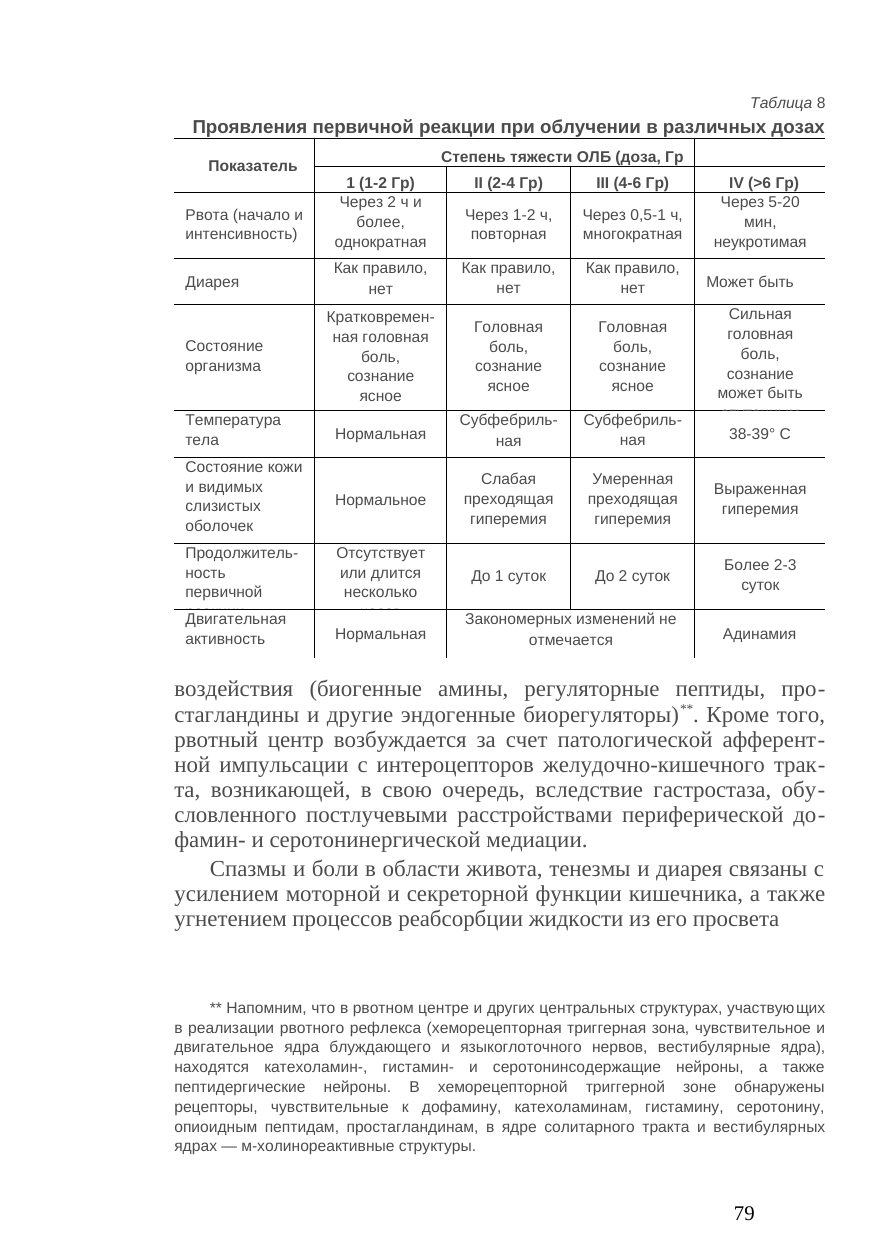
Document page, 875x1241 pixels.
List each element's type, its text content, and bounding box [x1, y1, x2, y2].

table_cell II (2-4 Гр) [447, 167, 570, 192]
table_cell Через 1-2 ч, повторная [447, 193, 570, 258]
table_cell III (4-6 Гр) [571, 167, 694, 192]
table_cell Через 5-20 мин, неукротимая [695, 193, 825, 258]
table_cell Как правило, нет [571, 259, 694, 304]
table_cell Головная боль, сознание ясное [447, 305, 570, 410]
table_cell Более 2-3 суток [695, 544, 825, 609]
table_cell Рвота (начало и интенсивность) [174, 193, 314, 258]
table_cell Умеренная преходящая гиперемия [571, 458, 694, 543]
text воздействия (биогенные амины, регуляторные пептиды, простагландины и другие эндогенные биорегуляторы). Кроме того, рвотный центр возбуждается за счет патологической афферентной импульсации с интероцепторов желудочно-кишечного тракта, возникающей, в свою очередь, вследствие гастростаза, обусловленного постлучевыми расстройствами периферической дофамин- и серотонинергической медиации. [174, 677, 825, 852]
table_cell 1 (1-2 Гр) [315, 167, 446, 192]
table_cell Отсутствует или длится несколько часов [315, 544, 446, 609]
table_cell Субфебрильная [571, 411, 694, 457]
table_cell Нормальная [315, 610, 446, 658]
table_cell Может быть [695, 259, 825, 304]
table_cell 38-39° С [695, 411, 825, 457]
table_cell Нормальное [315, 458, 446, 543]
text Проявления первичной реакции при облучении в различных дозах [174, 116, 825, 137]
table_cell Головная боль, сознание ясное [571, 305, 694, 410]
table_cell Состояние кожи и видимых слизистых оболочек [174, 458, 314, 543]
table_cell Двигательная активность [174, 610, 314, 658]
table_cell Через 0,5-1 ч, многократная [571, 193, 694, 258]
table_cell Состояние организма [174, 305, 314, 410]
table_cell Выраженная гиперемия [695, 458, 825, 543]
table_cell Как правило, нет [447, 259, 570, 304]
table_cell Сильная головная боль, сознание может быть спутанным [695, 305, 825, 410]
table_header Степень тяжести ОЛБ (доза, Гр [315, 139, 694, 166]
table_cell Через 2 ч и более, однократная [315, 193, 446, 258]
table_cell Субфебрильная [447, 411, 570, 457]
table_cell До 2 суток [571, 544, 694, 609]
text Таблица 8 [174, 94, 825, 112]
table_header Показатель [174, 139, 314, 192]
table_cell Температура тела [174, 411, 314, 457]
table_cell Как правило, нет [315, 259, 446, 304]
table_cell Слабая преходящая гиперемия [447, 458, 570, 543]
table_cell До 1 суток [447, 544, 570, 609]
table_header [695, 139, 825, 166]
table_cell Диарея [174, 259, 314, 304]
text Спазмы и боли в области живота, тенезмы и диарея связаны с усилением моторной и секреторной функции кишечника, а также угнетением процессов реабсорбции жидкости из его просвета [174, 857, 825, 932]
table_cell Нормальная [315, 411, 446, 457]
table_cell Закономерных изменений не отмечается [447, 610, 694, 658]
table_cell Продолжительность первичной реакции [174, 544, 314, 609]
table_cell IV (>6 Гр) [695, 167, 825, 192]
table_cell Кратковременная головная боль, сознание ясное [315, 305, 446, 410]
table_cell Адинамия [695, 610, 825, 658]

**Problem statement:** Give a single number: the count of lines above that include the word "суток".

**Output for this exercise:** 3